Just because many established companies have stopped doing it, doesn't mean it's the end of some kind of golden age. The reason these companies built in the open is in the first place is for selfish reasons - free promotion for their business while they ship. Once they have figured out the business, why should they keep putting in the extra work to tell others about it?
I also argue that there is no net advantage to Apple's secrecy. If they had openly talked about the M1 (Apple Silicon) when they were working on it they would have just had more mindshare and the whole Apple ecosystem could have been preparing for it. By staying silent until they released it, it bought them nothing other than the element of surprise, which is like when little children don't want you to see what they're working on, in case you would take over their creative process, and instead want to surprise you with their brilliance.
I very much doubt that secrecy in the absence of insecurity has any value.
Interesting how when revenue was likely equating to profit, they are open to sharing. When they have to pay someone else to help out, they want it to be a secret. I don't think the motivating factor here is very complex at all.
Thank you for writing this and sharing this, I was oblivious to all the startups that were doing this and there were quite a lot going by this article.
I think it is unfortunate that companies are deciding not to be open anymore. In a perfect world, do we want organisations to be open? It would mean investment would be easier and less risky, due to transparency.
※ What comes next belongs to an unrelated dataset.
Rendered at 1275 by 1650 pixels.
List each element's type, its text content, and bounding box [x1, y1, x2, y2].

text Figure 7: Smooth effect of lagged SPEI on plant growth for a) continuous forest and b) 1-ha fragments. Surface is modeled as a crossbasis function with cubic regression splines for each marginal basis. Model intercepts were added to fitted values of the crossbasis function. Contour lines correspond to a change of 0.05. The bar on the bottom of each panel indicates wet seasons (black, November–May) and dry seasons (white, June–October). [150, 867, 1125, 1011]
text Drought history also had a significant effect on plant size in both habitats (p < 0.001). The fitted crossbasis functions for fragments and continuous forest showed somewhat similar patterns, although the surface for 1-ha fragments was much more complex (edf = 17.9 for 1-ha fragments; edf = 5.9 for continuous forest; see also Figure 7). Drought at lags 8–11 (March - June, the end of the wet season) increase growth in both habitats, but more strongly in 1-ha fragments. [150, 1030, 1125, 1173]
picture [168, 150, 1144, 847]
In the interests of transparency and openness, I share all my ideas and startup ideas in the open with the hope that someone can extend the idea and society can benefit from the ideas. I am up to 700+ computer ideas and 25 startup ideas links on my profile. Society progresses one idea at a time. Somebody invented calculus with an idea.
If openness isn't safe, then we should normalise openness becoming safe and reject actions against open actors or anything that causes openness to not be safe. Reject behaviour that means openness is not safe. For a better world.
We are using Plausible.io (kudos to them!), a privacy-first analytics platform that provides just enough data without abusing our users' data. This way, we don't even have to show a cookie notice.
I'm planning to open up our financial details as well as soon as we have enough transactions so that our clients can't be identified based on our data.
*edit: grammar
If what you are doing is a real business, then given the choice to protect your business or aspiring to be "open" (but with no benefit, just risk") - you focus on the business.
It's really no different than releasing too much of your secret sauce as open source - can only hurt you and is a sign you aren't that mature about what running a business through various problems is like.
This was demonstrated lately using the AI Stable Diffusion Portraits. A thousand rivals arose right away after the original author stated their money was derived from doing nothing more than setting up a website connected to steady dissemination on the backend. It increases competition even if none of those rivals are inherently superior.
Transparency is a tricky thing. Much information came from tribal knowledge. As rules have changed for private companies in the US, we saw some of the information being provided "as open" became the norm or required so there is less of a need to share it and there is not that "goodwill" factor. Most of what was being shared was available to some extent if you knew/know where to look.
Well sure, if that's why you were posting. You could ask the same question about being a nice person "What's in it for me?"
But if the goal is to pay to forward in thanks for the help you got along the way, this argument doesn't hold water.
If you are small, being open brings alot of momentum and notice.
This blog post isn't acknowledging that being open is actually even more viable for thousands of new startups given previous successes.
He has confused popular startups closing as the end of all openness.
There be treasure in the long-tail of a fragmented market sector. lol =)
FTFY What if general demise of startups (due to funding drought, covid, market saturation, bad timing aka world wasn’t ready for our idea, or leave your favorite excuse in comments) also impacted open startups? And what if they weren’t successful because open but because market was easier?
What matters much more is that you’re open with your own employees.
The “open startup” idea always seemed superficial to me, founders seeking external validation.
Over the long-term, what really matters is keeping your people (employees) happy, and one very easy way to do that is to show that you appreciate and respect them by sharing your company’s key metrics with them.
Not every month will be great, but that’s ok. If you’re running your business responsibly, you’ll be able to say “we didn’t have a great month, but we have 5 years of runway”.
If you hide metrics because your business is unsustainable, then yea, don’t show your metrics to anyone… and if you work for a private tech company with very guarded metrics, it’s safe to assume they are not doing well financially.